Joy, Anarchy and Survival Amongst the Ruins in Kharkiv
- Matthew Parish
- 3 days ago
- 4 min read

To walk the streets of modern Kharkiv is to straddle two worlds: one of pulverised concrete and caved-in roofs, the other of laughter in underground cafés and the clink of spoons stirring instant coffee in bomb shelters. This northeastern city, once Ukraine’s second largest and a beacon of academia and culture, has become something of a paradox—an urban hellscape forged by Russian aggression, yet electrified with the stubborn, irrepressible vitality of its citizens.

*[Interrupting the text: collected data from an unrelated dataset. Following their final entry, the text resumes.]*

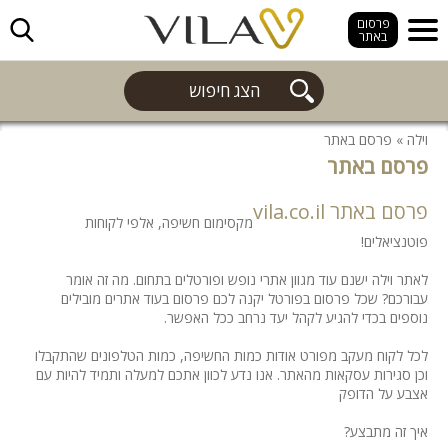
חפש
פרסום
באתר
הצג חיפוש
וילה
»
פרסם באתר
פרסם באתר
פרסם באתר vila.co.il
מקסימום חשיפה, אלפי לקוחות
פוטנציאלים!
לאתר וילה ישנם עוד מגוון אתרי נופש ופורטלים בתחום. מה זה אומר
עבורכם? שכל פרסום בפורטל יקנה לכם פרסום בעוד אתרים מובילים
נוספים בכדי להגיע לקהל יעד נרחב ככל האפשר.
לכל לקוח מעקב מפורט אודות כמות החשיפה, כמות הטלפונים שהתקבלו
וכן סגירות עסקאות מהאתר. אנו נדע לכוון אתכם למעלה ותמיד להיות עם
אצבע על הדופק
איך זה מתבצע?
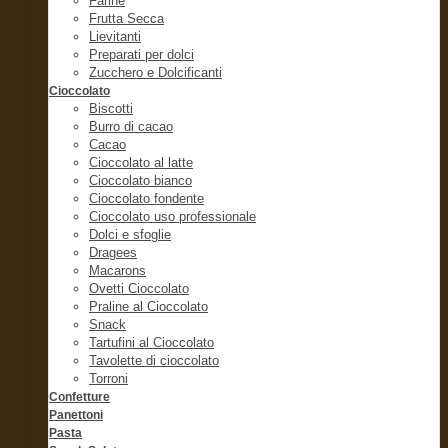
Farine
Frutta Secca
Lievitanti
Preparati per dolci
Zucchero e Dolcificanti
Cioccolato
Biscotti
Burro di cacao
Cacao
Cioccolato al latte
Cioccolato bianco
Cioccolato fondente
Cioccolato uso professionale
Dolci e sfoglie
Dragees
Macarons
Ovetti Cioccolato
Praline al Cioccolato
Snack
Tartufini al Cioccolato
Tavolette di cioccolato
Torroni
Confetture
Panettoni
Pasta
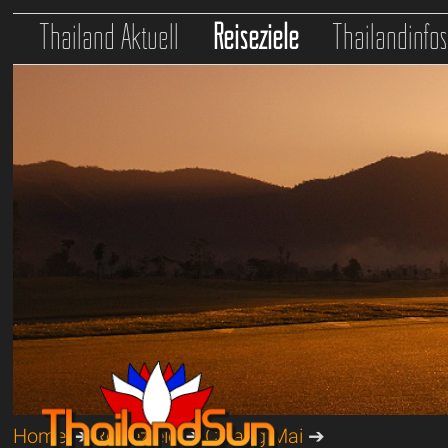
Thailand Aktuell
Reiseziele
Thailandinfo
Home
➔
Reiseziele
➔
Chiang Mai
➔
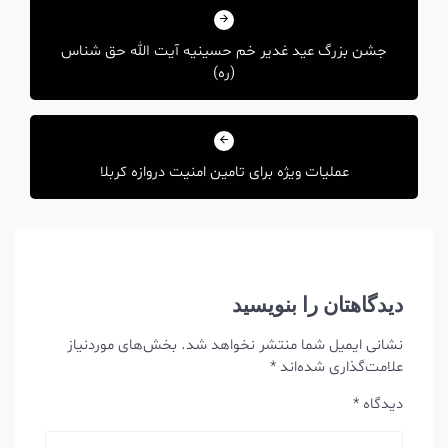
نوشته
جشن بزرگ عید غدیر خم حسينيه آيت الله حق شناس
(ره)
عملیات ویژه برای تامین امنیت دروازه کربلا
دیدگاهتان را بنویسید
نشانی ایمیل شما منتشر نخواهد شد.
بخش‌های موردنیاز
علامت‌گذاری شده‌اند
*
دیدگاه
*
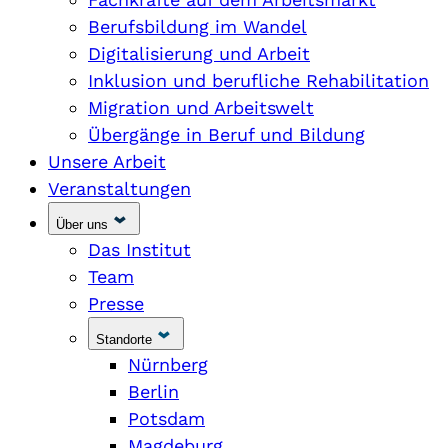
Berufsbildung im Wandel
Digitalisierung und Arbeit
Inklusion und berufliche Rehabilitation
Migration und Arbeitswelt
Übergänge in Beruf und Bildung
Unsere Arbeit
Veranstaltungen
Über uns
Das Institut
Team
Presse
Standorte
Nürnberg
Berlin
Potsdam
Magdeburg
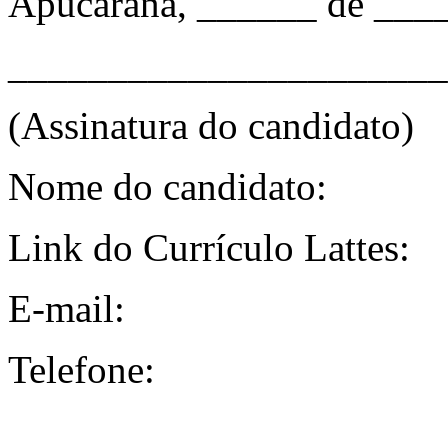
Apucarana, ______ de ___
______________________
(Assinatura do candidato)
Nome do candidato:
Link do Currículo Lattes:
E-mail:
Telefone:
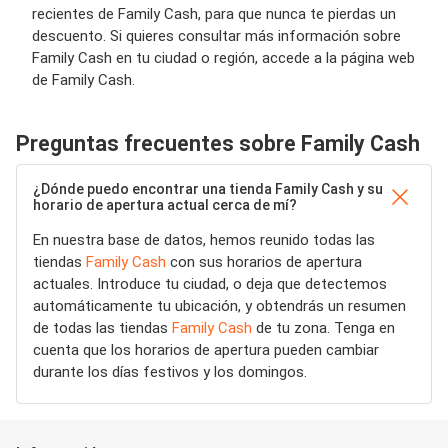
recientes de Family Cash, para que nunca te pierdas un
descuento. Si quieres consultar más información sobre
Family Cash en tu ciudad o región, accede a la página web
de Family Cash.
Preguntas frecuentes sobre Family Cash
¿Dónde puedo encontrar una tienda Family Cash y su
horario de apertura actual cerca de mí?
En nuestra base de datos, hemos reunido todas las
tiendas
Family Cash
con sus horarios de apertura
actuales. Introduce tu ciudad, o deja que detectemos
automáticamente tu ubicación, y obtendrás un resumen
de todas las tiendas
Family Cash
de tu zona. Tenga en
cuenta que los horarios de apertura pueden cambiar
durante los días festivos y los domingos.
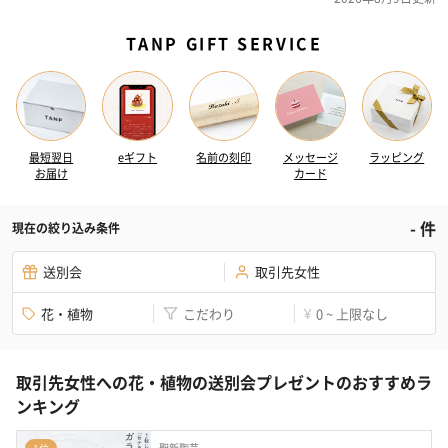
TANP GIFT SERVICE
最短翌日
eギフト
名前の刻印
メッセージ
ラッピング
お届け
カード
-
件
現在の絞り込み条件
送別会
取引先女性
花・植物
こだわり
0 ~ 上限なし
¥
取引先女性への花・植物の送別会プレゼントのおすすめラ
ンキング
聖新陶芸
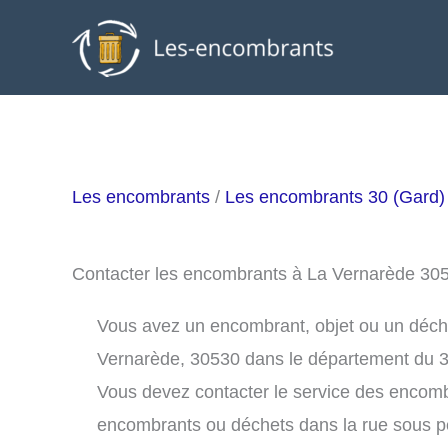
Aller
au
contenu
Les encombrants
/
Les encombrants 30 (Gard)
Contacter les encombrants à La Vernarède 30
Vous avez un encombrant, objet ou un déchet 
Vernarède, 30530 dans le département du 3
Vous devez contacter le service des encom
encombrants ou déchets dans la rue sous 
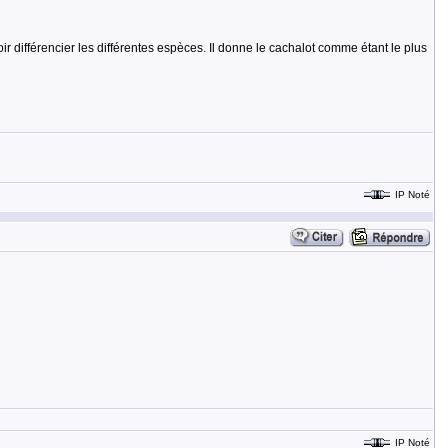
oir différencier les différentes espèces. Il donne le cachalot comme étant le plus
IP Noté
IP Noté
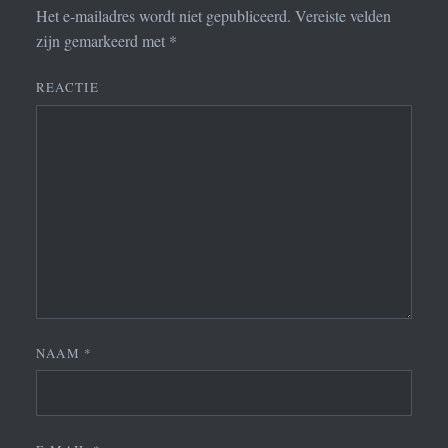
Het e-mailadres wordt niet gepubliceerd.
Vereiste velden
zijn gemarkeerd met
*
REACTIE
NAAM
*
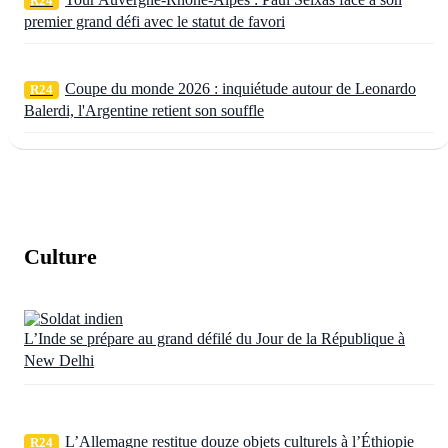
R24
premier grand défi avec le statut de favori
Coupe du monde 2026 : inquiétude autour de Leonardo
R24
Balerdi, l'Argentine retient son souffle
Culture
L’Inde se prépare au grand défilé du Jour de la République à
New Delhi
L’Allemagne restitue douze objets culturels à l’Éthiopie
R24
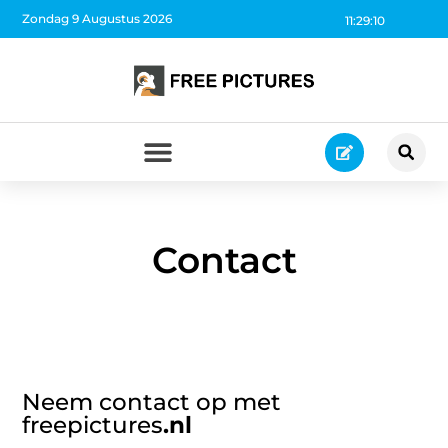
Zondag 9 Augustus 2026
11:29:10
Contact
Neem contact op met
freepictures
.nl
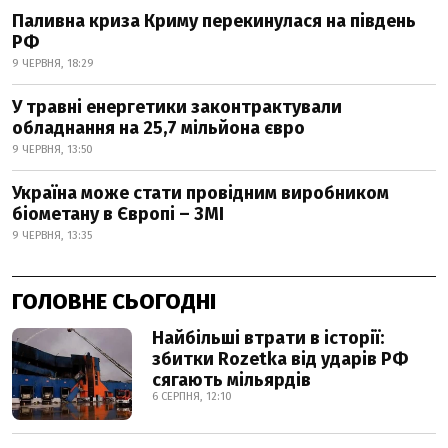
Паливна криза Криму перекинулася на південь
РФ
9 ЧЕРВНЯ, 18:29
У травні енергетики законтрактували
обладнання на 25,7 мільйона євро
9 ЧЕРВНЯ, 13:50
Україна може стати провідним виробником
біометану в Європі – ЗМІ
9 ЧЕРВНЯ, 13:35
ГОЛОВНЕ СЬОГОДНІ
Найбільші втрати в історії:
збитки Rozetka від ударів РФ
сягають мільярдів
6 СЕРПНЯ, 12:10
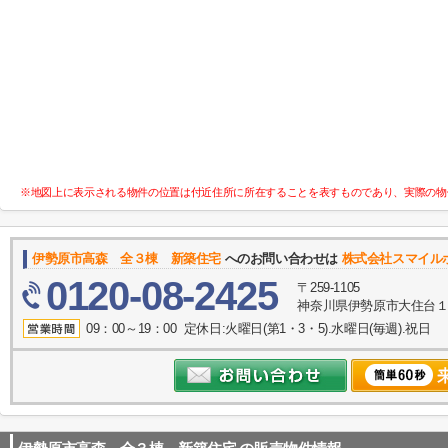
※地図上に表示される物件の位置は付近住所に所在することを表すものであり、実際の物
伊勢原市高森 全３棟 新築住宅
へのお問い合わせは
株式会社スマイル
0120-08-2425
〒259-1105
神奈川県伊勢原市大住台１丁
09：00～19：00 定休日:火曜日(第1・3・5).水曜日(毎週).祝日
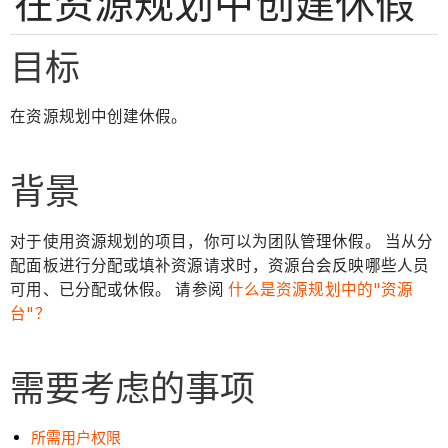
在资源规划中创建休假
目标
在资源规划中创建休假。
背景
对于使用资源规划的项目，你可以为团队管理休假。 当从分
配面板进行分配或填补资源请求时，资源台会反映哪些人员
可用、已分配或休假。 请参阅
什么是资源规划中的"资源
台"？
需要考虑的事项
所需用户权限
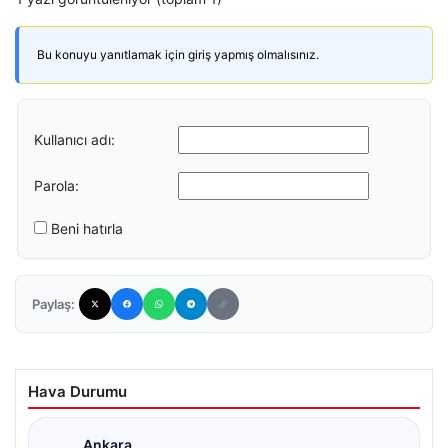
Bu konuyu yanıtlamak için giriş yapmış olmalısınız.
Kullanıcı adı:
Parola:
Beni hatırla
Paylaş:
Hava Durumu
Ankara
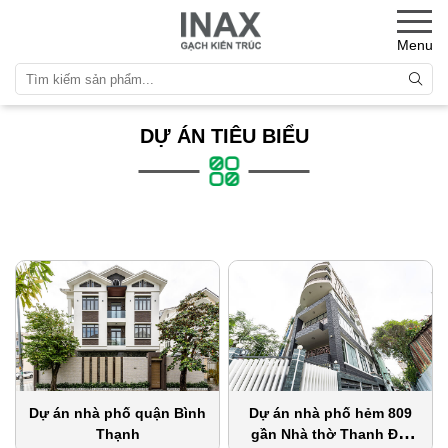
Menu
DỰ ÁN TIÊU BIỂU
Dự án nhà phố quận Bình
Dự án nhà phố hẻm 809
Thạnh
gần Nhà thờ Thanh Đa,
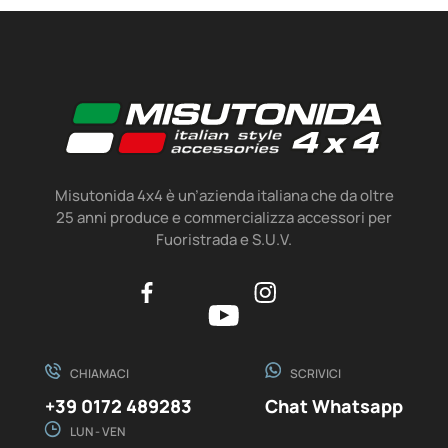
Misutonida 4x4 è un’azienda italiana che da oltre
25 anni produce e commercializza accessori per
Fuoristrada e S.U.V.
CHIAMACI
SCRIVICI
+39 0172 489283
Chat Whatsapp
LUN - VEN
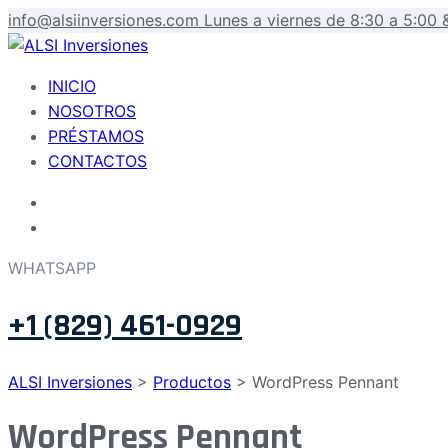
info@alsiinversiones.com
Lunes a viernes de 8:30 a 5:00 
INICIO
NOSOTROS
PRÉSTAMOS
CONTACTOS
WHATSAPP
+1 (829) 461-0929
ALSI Inversiones
>
Productos
>
WordPress Pennant
WordPress Pennant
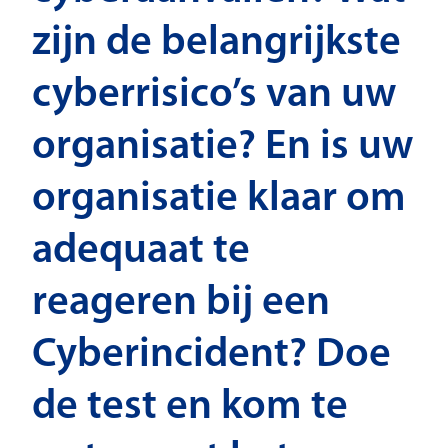
zijn de belangrijkste
cyberrisico’s van uw
organisatie? En is uw
organisatie klaar om
adequaat te
reageren bij een
Cyberincident? Doe
de test en kom te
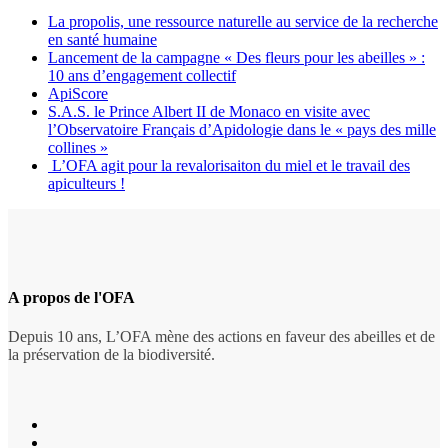
La propolis, une ressource naturelle au service de la recherche
en santé humaine
Lancement de la campagne « Des fleurs pour les abeilles » :
10 ans d’engagement collectif
ApiScore
S.A.S. le Prince Albert II de Monaco en visite avec
l’Observatoire Français d’Apidologie dans le « pays des mille
collines »
L’OFA agit pour la revalorisaiton du miel et le travail des
apiculteurs !
A propos de l'OFA
Depuis 10 ans, L’OFA mène des actions en faveur des abeilles et de
la préservation de la biodiversité.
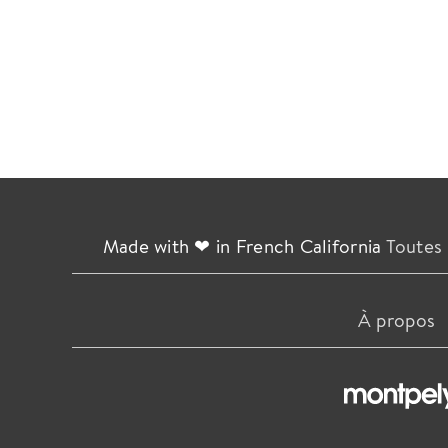
Made with ❤ in French California
Toutes 
À propos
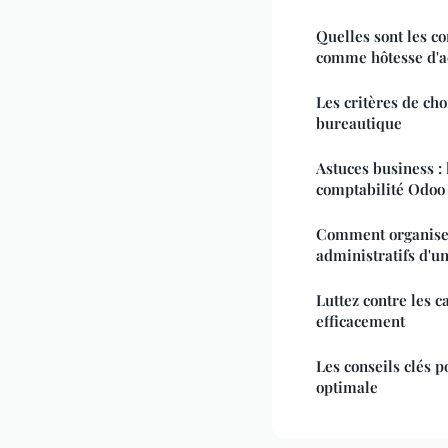
Quelles sont les c
comme hôtesse d'ac
Les critères de ch
bureautique
Astuces business : 
comptabilité Odoo 
Comment organiser
administratifs d'un
Luttez contre les c
efficacement
Les conseils clés p
optimale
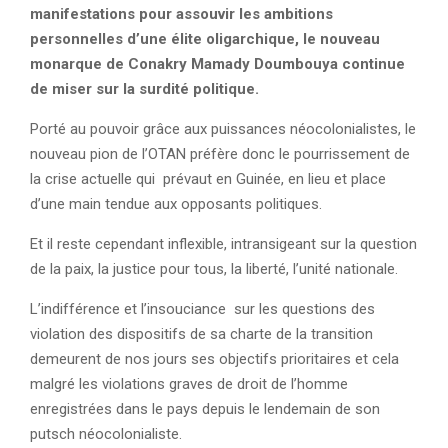
manifestations pour assouvir les ambitions
personnelles d’une élite oligarchique, le nouveau
monarque de Conakry Mamady Doumbouya continue
de miser sur la surdité politique.
Porté au pouvoir grâce aux puissances néocolonialistes, le
nouveau pion de l’OTAN préfère donc le pourrissement de
la crise actuelle qui prévaut en Guinée, en lieu et place
d’une main tendue aux opposants politiques.
Et il reste cependant inflexible, intransigeant sur la question
de la paix, la justice pour tous, la liberté, l’unité nationale.
L’indifférence et l’insouciance sur les questions des
violation des dispositifs de sa charte de la transition
demeurent de nos jours ses objectifs prioritaires et cela
malgré les violations graves de droit de l’homme
enregistrées dans le pays depuis le lendemain de son
putsch néocolonialiste.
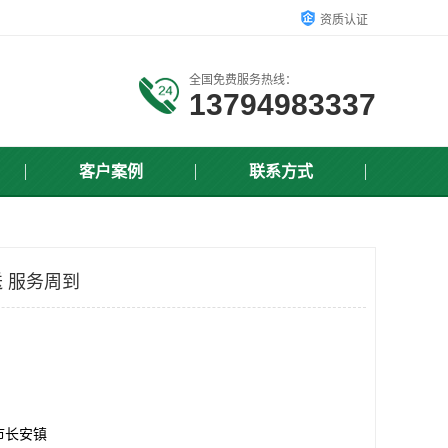
资质认证
全国免费服务热线：
13794983337
客户案例
联系方式
 服务周到
市长安镇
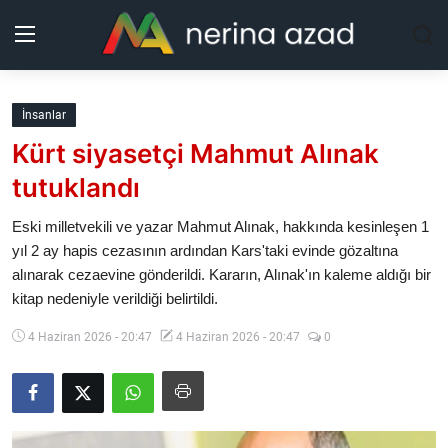
Kurdistan
İnsanlar
Kürt siyasetçi Mahmut Alınak
Bölgeler
tutuklandı
Yaşam
Eski milletvekili ve yazar Mahmut Alınak, hakkında kesinleşen 1
yıl 2 ay hapis cezasının ardından Kars'taki evinde gözaltına
Güncel
alınarak cezaevine gönderildi. Kararın, Alınak'ın kaleme aldığı bir
kitap nedeniyle verildiği belirtildi.
Analiz
4 Haziran 2026 - 20:47
4 Haziran 2026 - 20:47
0
Makaleler
Galeri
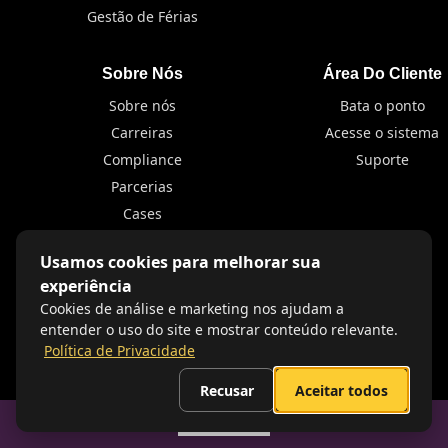
Gestão de Férias
Sobre Nós
Área Do Cliente
Sobre nós
Bata o ponto
Carreiras
Acesse o sistema
Compliance
Suporte
Parcerias
Cases
Usamos cookies para melhorar sua
Legal
experiência
Termos de uso
Cookies de análise e marketing nos ajudam a
Política de Privacidade
entender o uso do site e mostrar conteúdo relevante.
Política de Privacidade
Política de Segurança da Informação
Recusar
Aceitar todos
Contato
Sumario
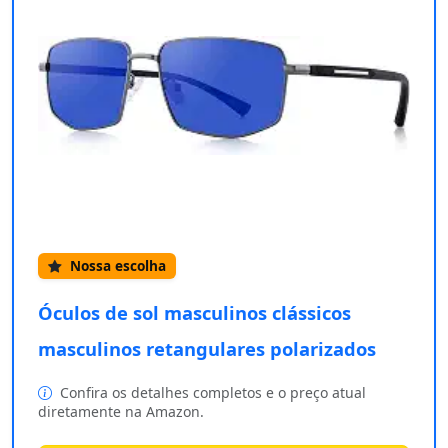
Nossa escolha
Óculos de sol masculinos clássicos
masculinos retangulares polarizados
Confira os detalhes completos e o preço atual
diretamente na Amazon.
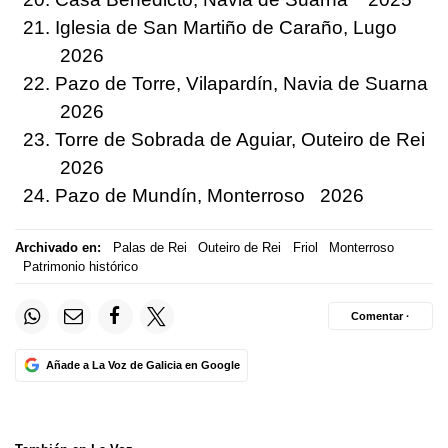
Iglesia de San Martiño de Caraño, Lugo
2026
Pazo de Torre, Vilapardín, Navia de Suarna
2026
Torre de Sobrada de Aguiar, Outeiro de Rei
2026
Pazo de Mundín, Monterroso 2026
Archivado en:
Palas de Rei
Outeiro de Rei
Friol
Monterroso
Patrimonio histórico
Comentar ·
Añade a La Voz de Galicia en Google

Since the early days of the full-scale Russian invasion in February 2022, Kharkiv has stood as both a target and a symbol. Barely 40 kilometres from the Russian border, she was among the first to be shelled, besieged, and bled. Her vast Soviet-era apartment blocks—those endless rows of grey monoliths—have become favourite targets for glide bombs and S-300 missiles. Her once-grand postmodern skyline, punctuated by the stately Derzhprom building and the onion domes of churches that somehow remain standing, is now pocked with wounds. At night, the city glows not with neon but with the intermittent flicker of fires and the strange bluish light of anti-aircraft batteries rising to meet Shaheed drones and Iskander strikes.
And yet Kharkiv breathes.
She breathes in the small ways: the graffiti murals that sprout like weeds on walls near the university ruins, some of them scrawled with ironic slogans—“WELCOME TO HELL” beside a smiley face; or “POST-APOCALYPSE ZONE: ENTRY FREE”. She breathes through the laughter of students from the Polytechnic Institute, who gather in the metro station vestibules to swap war stories and charge their phones from hacked-together battery stations. It breathes in the anarchic freedom of a city so broken that the usual rules seem no longer to apply, and from that absence of structure emerges an intoxicating, slightly reckless joy.
Curfews are strict, and for good reason. Russian missile strikes often come at night, and the city’s defenders rely on darkness to move unseen. But before the nightly lockdown, there is a strange hour—perhaps between five and seven in the evening—when the air smells faintly of diesel generators, and people begin to emerge from their shelters. They congregate in unexpected places: a wine bar that now sells mostly beer and canned food, operating out of a basement beneath a collapsed shopping centre; a punk club in Saltivka whose ceiling is reinforced with scaffolding, where poets perform beside empty shell casings. Music—sometimes scratchy techno, sometimes folk songs sung in drunken unison—echoes in alleyways. The spirit is almost Dionysian.
But one must not romanticise ruin. The hardships are constant and cruel. Electricity and water outages are regular, especially in the suburbs. Queues form daily for humanitarian bread and military rations. Many residents sleep in corridors, away from the windows, because no one knows when the next shockwave will shatter the glass. Children learn arithmetic to the accompaniment of air raid sirens, their schools now housed in underground stations. Pets are tied up near entrances so they can be found if the house collapses.
The psychological strain is relentless. In many parts of Kharkiv, especially near the front-facing districts like Pivnichna Saltivka, entire blocks lie abandoned, their walls torn away like peeled fruit, revealing bedsheets flapping in the wind. Survivors speak softly, if at all, about neighbours buried in their homes. The elderly often sit on makeshift benches outside damaged buildings, chain-smoking and silent, eyes unfocused on anything visible.
Yet in the same space, a kind of moral and emotional clarity has taken root. With the collapse of the ordinary has come a resurgence of community. Young people organise informal defence networks, delivering medicine, running solar-powered internet relay nodes or clearing rubble. Soldiers, briefly rotated away from the Zero Line, find solace in the city’s chaos. It reminds them that the spirit of Kharkiv has not been razed, only stripped of her finery.
Language in Kharkiv has also evolved. Once a predominantly Russian-speaking city, Kharkiv is now linguistically fractured in a peculiar way: some speak Ukrainian with deliberate pride, others switch between Russian and Ukrainian depending on context, and many overlay it all with English profanities learnt from TikTok or drone warfare manuals. The linguistic chaos mirrors the city’s existential flux—Kharkiv is not quite what she was, not yet what she will become, but intensely alive in her in-between.
Kharkiv is a city in a state of vigil: not dead, not thriving, but radiating with the fierce energy of survival. Every missile that misses, every tram that still runs, every illegal rave thrown in a half-collapsed warehouse is a small act of defiance, an affirmation of life. This is anarchy not as collapse but as resistance—the absence of imposed order revealing the moral geometry of a people who, lacking protection from the heavens, have built their own kind of justice among the ruins.
One might see it that Kharkiv is less a city than a declaration. She shouts through her shattered windows and reverberates across cratered streets: we are still here. And that, in the hellscape, is a kind of joy.